SET OF TASKS:
1. Copy the part of the mask-trial abstract from "Design: A prospective randomized" to "two NIPPV interfaces.".
2. In the mask-trial abstract, list every secondary end point of the study.

(Beginning of SUPPLIED TEXT)

Girault, Christophe MD; Briel, Anca MD; Benichou, Jacques MD, PhD; Hellot, Marie-France ScD; Dachraoui, Fahmi MD; Tamion, Fabienne MD, PhD; Bonmarchand, Guy MD, PhD

doi: 10.1097/CCM.0b013e3181928706
Clinical Investigations

Objective: To assess the influence of initial mask choice on the clinical effectiveness and tolerance of noninvasive positive pressure ventilation (NIPPV) in the management of hypercapnic acute respiratory failure.

Design: A prospective randomized controlled clinical study.

Setting: A medical intensive care unit at a university hospital.

Intervention: Randomization between two NIPPV interfaces.

Patients: Initial mask choice was randomized between two standard masks: face (NIPPVf group) and nasal (NIPPVn group). The main end point was mask failure (i.e., mask change and/or intubation). Secondary end points were tolerance of NIPPV, change in respiratory parameters during the first 3 days, and patient outcome. Results were analyzed on an intent to treat basis. A per protocol analysis was also conducted.

Main Results: Ninety patients with underlying chronic lung disease were included, 46 in the NIPPVf group and 44 in the NIPPVn group. The overall success rate of NIPPV was 83%. Mask failure occurred significantly more often in the NIPPVn group (32/44 vs. 9/46; p < 0.0001), mainly because of the need for mask change (32/44 vs. 0/46; p < 0.0001) because of the occurrence of major buccal air-leaks in 94% of cases. Improvement in respiratory parameters was similar in the two groups. Whereas air-leaks were more frequent in the NIPPVn group (p < 0.05), respiratory comfort was assessed as lower and complications more frequent by the staff in the NIPPVf group from day 2 (p < 0.05).

(End of SUPPLIED TEXT)
(Beginning of SUPPLIED ENTRIES)

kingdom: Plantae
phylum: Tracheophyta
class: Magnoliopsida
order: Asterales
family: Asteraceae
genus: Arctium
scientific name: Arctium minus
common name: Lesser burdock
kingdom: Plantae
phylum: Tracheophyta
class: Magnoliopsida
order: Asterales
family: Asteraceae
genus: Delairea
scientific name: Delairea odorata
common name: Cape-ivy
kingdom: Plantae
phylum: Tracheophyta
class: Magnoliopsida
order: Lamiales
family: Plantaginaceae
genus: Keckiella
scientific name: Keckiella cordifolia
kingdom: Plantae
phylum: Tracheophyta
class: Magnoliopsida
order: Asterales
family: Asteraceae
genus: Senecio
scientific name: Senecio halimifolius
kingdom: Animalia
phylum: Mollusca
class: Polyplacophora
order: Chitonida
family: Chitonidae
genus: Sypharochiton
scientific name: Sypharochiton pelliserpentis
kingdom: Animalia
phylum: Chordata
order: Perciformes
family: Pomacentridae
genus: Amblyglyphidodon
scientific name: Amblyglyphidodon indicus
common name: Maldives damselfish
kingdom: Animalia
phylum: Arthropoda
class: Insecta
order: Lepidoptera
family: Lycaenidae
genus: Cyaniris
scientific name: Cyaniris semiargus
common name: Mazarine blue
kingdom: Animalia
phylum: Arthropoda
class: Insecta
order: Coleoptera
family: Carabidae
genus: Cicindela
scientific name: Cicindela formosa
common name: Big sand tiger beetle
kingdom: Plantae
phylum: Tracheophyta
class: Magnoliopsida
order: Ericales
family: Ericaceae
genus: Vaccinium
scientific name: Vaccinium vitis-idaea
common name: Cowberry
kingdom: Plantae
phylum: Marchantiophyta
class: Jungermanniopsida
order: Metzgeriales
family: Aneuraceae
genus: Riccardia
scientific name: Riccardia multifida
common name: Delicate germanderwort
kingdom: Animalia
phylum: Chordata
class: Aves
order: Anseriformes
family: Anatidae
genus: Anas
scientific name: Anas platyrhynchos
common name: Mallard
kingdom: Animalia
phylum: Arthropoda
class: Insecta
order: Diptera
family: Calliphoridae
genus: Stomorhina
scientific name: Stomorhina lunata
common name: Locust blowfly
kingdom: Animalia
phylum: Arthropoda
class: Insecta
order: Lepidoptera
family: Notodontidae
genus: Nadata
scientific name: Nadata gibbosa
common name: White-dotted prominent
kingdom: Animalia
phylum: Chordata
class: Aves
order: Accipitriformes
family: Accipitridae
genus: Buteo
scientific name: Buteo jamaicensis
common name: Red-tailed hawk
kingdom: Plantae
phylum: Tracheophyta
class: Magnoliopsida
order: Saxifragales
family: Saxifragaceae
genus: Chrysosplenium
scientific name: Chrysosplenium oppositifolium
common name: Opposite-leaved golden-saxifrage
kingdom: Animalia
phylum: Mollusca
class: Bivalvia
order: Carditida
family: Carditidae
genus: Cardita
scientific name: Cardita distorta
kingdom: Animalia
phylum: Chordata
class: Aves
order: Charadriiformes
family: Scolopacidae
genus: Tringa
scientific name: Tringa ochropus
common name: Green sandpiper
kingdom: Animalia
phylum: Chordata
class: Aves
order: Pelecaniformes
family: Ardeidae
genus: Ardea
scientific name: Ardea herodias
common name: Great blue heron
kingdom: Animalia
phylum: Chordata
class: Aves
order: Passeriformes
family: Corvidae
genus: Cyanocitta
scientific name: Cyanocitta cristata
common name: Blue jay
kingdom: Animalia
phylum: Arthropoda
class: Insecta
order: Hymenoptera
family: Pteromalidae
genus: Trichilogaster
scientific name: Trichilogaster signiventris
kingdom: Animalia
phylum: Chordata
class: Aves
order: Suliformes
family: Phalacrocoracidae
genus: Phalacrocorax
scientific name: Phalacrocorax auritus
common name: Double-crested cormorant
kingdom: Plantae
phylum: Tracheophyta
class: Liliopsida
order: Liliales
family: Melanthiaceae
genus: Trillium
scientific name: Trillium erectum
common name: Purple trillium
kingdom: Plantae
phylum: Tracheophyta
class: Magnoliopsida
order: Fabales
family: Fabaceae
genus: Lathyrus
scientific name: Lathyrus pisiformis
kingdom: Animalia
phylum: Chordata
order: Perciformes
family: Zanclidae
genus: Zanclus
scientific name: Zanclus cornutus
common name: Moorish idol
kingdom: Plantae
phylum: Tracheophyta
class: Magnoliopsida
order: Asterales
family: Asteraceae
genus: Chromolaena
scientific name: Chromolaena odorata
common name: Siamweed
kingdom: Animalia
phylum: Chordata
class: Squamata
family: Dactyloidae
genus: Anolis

(End of SUPPLIED ENTRIES)

ANSWERS TO THE TASKS:
1.
Design: A prospective randomized controlled clinical study.

Setting: A medical intensive care unit at a university hospital.

Intervention: Randomization between two NIPPV interfaces.

2.
- Tolerance of NIPPV
- Change in respiratory parameters during the first 3 days
- Patient outcome